Task prompt
Only those lines in the data below from the line containing "と感じる瞬間が訪れます。" through the line containing "Драм-картриджи оригинальные", both included, should be restated word for word.
START Records shown
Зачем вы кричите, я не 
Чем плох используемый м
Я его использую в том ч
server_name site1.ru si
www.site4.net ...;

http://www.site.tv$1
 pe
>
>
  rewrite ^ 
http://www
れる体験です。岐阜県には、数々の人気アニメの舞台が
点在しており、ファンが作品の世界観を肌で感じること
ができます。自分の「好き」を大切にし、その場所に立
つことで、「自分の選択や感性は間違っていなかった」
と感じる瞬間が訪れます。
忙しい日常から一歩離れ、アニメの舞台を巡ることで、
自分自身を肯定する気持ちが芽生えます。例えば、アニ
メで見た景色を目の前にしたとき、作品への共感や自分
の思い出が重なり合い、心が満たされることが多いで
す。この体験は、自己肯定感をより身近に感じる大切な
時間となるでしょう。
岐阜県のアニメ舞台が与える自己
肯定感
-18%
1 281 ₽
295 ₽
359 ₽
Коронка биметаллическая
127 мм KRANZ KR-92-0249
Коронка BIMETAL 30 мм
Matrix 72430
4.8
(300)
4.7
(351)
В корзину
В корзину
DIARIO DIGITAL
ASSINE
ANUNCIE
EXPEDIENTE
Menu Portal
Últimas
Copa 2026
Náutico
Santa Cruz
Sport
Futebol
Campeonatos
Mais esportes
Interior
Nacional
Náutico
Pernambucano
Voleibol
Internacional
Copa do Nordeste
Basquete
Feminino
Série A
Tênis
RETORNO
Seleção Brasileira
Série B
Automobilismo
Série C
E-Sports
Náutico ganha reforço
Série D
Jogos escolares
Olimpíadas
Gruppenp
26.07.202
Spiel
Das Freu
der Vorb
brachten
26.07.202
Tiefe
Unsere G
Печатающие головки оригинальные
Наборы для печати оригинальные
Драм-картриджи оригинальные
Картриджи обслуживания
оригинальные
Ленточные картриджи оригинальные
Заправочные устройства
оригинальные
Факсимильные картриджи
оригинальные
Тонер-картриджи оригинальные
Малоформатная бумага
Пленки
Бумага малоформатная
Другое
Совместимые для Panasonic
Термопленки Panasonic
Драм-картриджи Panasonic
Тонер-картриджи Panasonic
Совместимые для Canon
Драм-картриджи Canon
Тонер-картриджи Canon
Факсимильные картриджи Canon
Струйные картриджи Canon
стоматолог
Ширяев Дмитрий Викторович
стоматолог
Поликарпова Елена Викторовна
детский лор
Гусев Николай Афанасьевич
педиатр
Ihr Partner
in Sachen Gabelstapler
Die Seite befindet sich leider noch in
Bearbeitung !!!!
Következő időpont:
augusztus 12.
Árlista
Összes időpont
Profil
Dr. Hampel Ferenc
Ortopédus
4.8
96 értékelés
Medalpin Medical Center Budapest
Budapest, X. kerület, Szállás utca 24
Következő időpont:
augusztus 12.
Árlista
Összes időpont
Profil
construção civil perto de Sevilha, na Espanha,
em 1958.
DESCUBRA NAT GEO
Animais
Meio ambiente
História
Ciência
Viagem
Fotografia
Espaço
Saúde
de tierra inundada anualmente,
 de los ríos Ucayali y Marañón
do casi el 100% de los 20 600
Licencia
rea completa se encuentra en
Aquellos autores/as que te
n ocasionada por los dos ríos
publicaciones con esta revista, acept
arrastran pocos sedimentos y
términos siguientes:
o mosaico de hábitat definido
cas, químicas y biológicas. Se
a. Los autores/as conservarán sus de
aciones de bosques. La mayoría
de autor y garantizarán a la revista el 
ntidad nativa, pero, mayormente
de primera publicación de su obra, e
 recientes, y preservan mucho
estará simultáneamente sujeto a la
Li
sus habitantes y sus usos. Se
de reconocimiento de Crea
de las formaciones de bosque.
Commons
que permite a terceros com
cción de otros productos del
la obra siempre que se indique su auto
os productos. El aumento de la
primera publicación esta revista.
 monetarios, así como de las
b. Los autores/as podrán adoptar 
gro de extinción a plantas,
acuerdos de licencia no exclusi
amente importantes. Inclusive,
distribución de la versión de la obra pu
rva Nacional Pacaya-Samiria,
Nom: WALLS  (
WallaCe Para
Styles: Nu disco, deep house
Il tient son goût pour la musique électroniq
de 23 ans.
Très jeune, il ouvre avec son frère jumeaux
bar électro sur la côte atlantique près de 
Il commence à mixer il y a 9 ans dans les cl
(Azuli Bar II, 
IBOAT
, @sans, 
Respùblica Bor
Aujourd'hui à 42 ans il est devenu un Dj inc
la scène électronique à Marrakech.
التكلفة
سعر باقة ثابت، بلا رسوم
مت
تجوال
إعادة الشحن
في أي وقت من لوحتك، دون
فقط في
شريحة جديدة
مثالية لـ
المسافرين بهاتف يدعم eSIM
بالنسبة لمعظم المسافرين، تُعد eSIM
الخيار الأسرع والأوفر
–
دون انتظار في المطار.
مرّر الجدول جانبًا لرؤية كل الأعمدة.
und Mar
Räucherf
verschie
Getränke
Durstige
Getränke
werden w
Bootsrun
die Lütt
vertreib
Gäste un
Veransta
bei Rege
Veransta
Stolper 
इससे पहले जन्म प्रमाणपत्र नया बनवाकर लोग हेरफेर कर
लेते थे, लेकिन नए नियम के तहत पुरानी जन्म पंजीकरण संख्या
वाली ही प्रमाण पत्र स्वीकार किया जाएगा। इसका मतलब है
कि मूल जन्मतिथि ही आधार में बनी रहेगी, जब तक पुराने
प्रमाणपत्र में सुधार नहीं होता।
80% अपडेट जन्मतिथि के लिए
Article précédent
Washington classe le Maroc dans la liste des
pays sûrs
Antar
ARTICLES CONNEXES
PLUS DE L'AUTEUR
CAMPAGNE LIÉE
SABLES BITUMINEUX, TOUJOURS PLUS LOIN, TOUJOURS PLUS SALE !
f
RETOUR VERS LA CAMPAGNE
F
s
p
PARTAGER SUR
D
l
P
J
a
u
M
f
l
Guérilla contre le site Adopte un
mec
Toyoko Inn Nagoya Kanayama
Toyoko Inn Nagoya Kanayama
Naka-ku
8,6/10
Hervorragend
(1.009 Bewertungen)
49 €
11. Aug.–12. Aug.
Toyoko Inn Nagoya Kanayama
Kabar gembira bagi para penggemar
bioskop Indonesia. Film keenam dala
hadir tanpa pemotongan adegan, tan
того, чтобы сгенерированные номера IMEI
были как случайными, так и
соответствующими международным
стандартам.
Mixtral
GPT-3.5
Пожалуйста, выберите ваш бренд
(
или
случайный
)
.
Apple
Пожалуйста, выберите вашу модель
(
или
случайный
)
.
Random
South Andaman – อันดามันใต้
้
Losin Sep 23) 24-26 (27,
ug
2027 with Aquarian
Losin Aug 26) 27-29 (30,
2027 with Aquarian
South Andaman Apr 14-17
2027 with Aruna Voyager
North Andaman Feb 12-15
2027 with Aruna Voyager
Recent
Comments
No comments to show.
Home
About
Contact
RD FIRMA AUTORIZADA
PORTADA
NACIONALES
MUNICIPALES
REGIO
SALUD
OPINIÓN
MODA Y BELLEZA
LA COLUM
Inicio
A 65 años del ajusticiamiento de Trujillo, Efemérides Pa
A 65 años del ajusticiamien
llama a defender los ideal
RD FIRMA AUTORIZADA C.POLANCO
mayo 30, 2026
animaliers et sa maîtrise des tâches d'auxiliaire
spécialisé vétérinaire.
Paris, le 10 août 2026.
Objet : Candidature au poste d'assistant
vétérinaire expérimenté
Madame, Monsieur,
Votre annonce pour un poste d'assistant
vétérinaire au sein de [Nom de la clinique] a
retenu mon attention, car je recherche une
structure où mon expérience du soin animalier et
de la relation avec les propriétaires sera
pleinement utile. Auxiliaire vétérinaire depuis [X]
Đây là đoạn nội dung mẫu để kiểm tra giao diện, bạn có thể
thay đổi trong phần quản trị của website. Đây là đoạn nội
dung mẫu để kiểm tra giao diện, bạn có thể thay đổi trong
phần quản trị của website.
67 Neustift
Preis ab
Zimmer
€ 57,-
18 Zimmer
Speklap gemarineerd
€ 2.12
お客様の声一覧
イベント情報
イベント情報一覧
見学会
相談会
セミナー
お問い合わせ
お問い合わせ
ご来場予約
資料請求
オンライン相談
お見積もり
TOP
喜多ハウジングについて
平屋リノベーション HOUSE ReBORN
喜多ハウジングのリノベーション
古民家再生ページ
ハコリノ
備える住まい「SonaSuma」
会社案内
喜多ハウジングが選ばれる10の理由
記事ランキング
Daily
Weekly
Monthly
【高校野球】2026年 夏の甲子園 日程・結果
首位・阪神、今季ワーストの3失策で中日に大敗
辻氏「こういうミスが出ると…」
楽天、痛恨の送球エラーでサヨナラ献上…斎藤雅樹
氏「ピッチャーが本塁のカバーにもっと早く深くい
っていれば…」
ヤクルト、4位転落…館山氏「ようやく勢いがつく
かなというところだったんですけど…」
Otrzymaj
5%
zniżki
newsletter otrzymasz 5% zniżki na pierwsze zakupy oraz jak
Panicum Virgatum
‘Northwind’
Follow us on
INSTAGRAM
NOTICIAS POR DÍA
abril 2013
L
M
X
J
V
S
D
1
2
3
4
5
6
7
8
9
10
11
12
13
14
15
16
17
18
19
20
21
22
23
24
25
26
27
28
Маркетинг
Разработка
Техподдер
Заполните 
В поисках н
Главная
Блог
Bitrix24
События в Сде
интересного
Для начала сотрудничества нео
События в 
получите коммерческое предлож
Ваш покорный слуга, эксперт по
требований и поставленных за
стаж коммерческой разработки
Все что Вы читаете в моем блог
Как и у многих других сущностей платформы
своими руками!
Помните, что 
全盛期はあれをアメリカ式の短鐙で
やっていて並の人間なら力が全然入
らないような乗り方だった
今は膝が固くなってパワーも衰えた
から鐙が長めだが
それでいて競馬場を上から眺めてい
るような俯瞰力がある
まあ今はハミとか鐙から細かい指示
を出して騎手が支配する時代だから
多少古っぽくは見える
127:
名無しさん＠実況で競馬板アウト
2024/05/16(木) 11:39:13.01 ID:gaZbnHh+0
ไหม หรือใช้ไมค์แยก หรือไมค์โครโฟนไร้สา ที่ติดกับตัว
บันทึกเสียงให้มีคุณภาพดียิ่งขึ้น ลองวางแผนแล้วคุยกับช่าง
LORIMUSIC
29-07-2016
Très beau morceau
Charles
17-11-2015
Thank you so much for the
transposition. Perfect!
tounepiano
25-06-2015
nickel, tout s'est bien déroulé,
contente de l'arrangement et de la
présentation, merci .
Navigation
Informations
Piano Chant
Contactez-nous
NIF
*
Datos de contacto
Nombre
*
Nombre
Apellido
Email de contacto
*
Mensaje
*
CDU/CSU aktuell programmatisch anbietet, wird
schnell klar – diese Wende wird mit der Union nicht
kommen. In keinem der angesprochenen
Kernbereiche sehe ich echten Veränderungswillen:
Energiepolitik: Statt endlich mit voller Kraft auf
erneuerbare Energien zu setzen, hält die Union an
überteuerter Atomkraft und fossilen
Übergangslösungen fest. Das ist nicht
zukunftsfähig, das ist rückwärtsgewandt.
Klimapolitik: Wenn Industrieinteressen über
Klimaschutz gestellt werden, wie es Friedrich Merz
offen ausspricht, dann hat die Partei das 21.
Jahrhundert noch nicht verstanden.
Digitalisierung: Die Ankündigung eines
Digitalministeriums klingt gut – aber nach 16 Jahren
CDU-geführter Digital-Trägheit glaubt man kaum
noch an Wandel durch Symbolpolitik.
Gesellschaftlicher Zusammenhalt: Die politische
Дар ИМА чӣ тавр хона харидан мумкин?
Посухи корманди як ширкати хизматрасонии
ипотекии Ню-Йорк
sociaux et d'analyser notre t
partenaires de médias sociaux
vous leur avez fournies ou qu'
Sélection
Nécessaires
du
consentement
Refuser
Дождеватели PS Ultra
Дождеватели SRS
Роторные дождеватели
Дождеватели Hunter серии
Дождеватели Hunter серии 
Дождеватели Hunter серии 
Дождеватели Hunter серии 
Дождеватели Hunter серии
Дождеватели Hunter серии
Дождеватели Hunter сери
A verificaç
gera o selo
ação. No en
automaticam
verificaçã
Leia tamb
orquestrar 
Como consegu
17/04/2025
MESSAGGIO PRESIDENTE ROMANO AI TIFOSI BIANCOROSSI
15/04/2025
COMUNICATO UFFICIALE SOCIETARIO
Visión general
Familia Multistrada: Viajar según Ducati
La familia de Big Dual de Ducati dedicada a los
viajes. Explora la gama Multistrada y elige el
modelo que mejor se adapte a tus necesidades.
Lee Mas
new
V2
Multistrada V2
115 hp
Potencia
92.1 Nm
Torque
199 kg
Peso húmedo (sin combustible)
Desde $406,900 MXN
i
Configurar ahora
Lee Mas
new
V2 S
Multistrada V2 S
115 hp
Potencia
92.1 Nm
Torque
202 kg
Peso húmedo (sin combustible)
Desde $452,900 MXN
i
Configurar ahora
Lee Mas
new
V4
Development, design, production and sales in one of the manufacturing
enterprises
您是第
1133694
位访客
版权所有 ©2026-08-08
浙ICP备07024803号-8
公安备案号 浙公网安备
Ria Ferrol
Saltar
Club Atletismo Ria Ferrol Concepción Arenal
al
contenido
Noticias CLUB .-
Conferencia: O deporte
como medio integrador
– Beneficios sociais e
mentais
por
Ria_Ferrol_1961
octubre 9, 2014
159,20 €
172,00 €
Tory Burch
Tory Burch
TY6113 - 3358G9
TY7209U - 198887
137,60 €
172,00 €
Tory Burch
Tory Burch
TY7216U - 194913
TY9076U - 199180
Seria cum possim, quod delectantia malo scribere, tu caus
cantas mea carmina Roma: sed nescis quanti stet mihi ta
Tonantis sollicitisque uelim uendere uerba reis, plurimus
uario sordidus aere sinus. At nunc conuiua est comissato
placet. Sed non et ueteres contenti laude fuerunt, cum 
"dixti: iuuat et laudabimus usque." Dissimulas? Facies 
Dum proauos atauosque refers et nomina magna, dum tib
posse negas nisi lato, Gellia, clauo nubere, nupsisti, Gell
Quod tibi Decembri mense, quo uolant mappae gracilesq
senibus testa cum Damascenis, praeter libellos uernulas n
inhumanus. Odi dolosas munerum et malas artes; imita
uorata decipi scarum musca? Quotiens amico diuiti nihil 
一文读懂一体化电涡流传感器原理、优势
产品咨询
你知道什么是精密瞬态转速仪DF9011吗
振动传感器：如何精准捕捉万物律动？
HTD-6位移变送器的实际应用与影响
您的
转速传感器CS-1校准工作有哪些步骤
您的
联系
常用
END Records shown
Result
と感じる瞬間が訪れます。
忙しい日常から一歩離れ、アニメの舞台を巡ることで、
自分自身を肯定する気持ちが芽生えます。例えば、アニ
メで見た景色を目の前にしたとき、作品への共感や自分
の思い出が重なり合い、心が満たされることが多いで
す。この体験は、自己肯定感をより身近に感じる大切な
時間となるでしょう。
岐阜県のアニメ舞台が与える自己
肯定感
-18%
1 281 ₽
295 ₽
359 ₽
Коронка биметаллическая
127 мм KRANZ KR-92-0249
Коронка BIMETAL 30 мм
Matrix 72430
4.8
(300)
4.7
(351)
В корзину
В корзину
DIARIO DIGITAL
ASSINE
ANUNCIE
EXPEDIENTE
Menu Portal
Últimas
Copa 2026
Náutico
Santa Cruz
Sport
Futebol
Campeonatos
Mais esportes
Interior
Nacional
Náutico
Pernambucano
Voleibol
Internacional
Copa do Nordeste
Basquete
Feminino
Série A
Tênis
RETORNO
Seleção Brasileira
Série B
Automobilismo
Série C
E-Sports
Náutico ganha reforço
Série D
Jogos escolares
Olimpíadas
Gruppenp
26.07.202
Spiel
Das Freu
der Vorb
brachten
26.07.202
Tiefe
Unsere G
Печатающие головки оригинальные
Наборы для печати оригинальные
Драм-картриджи оригинальные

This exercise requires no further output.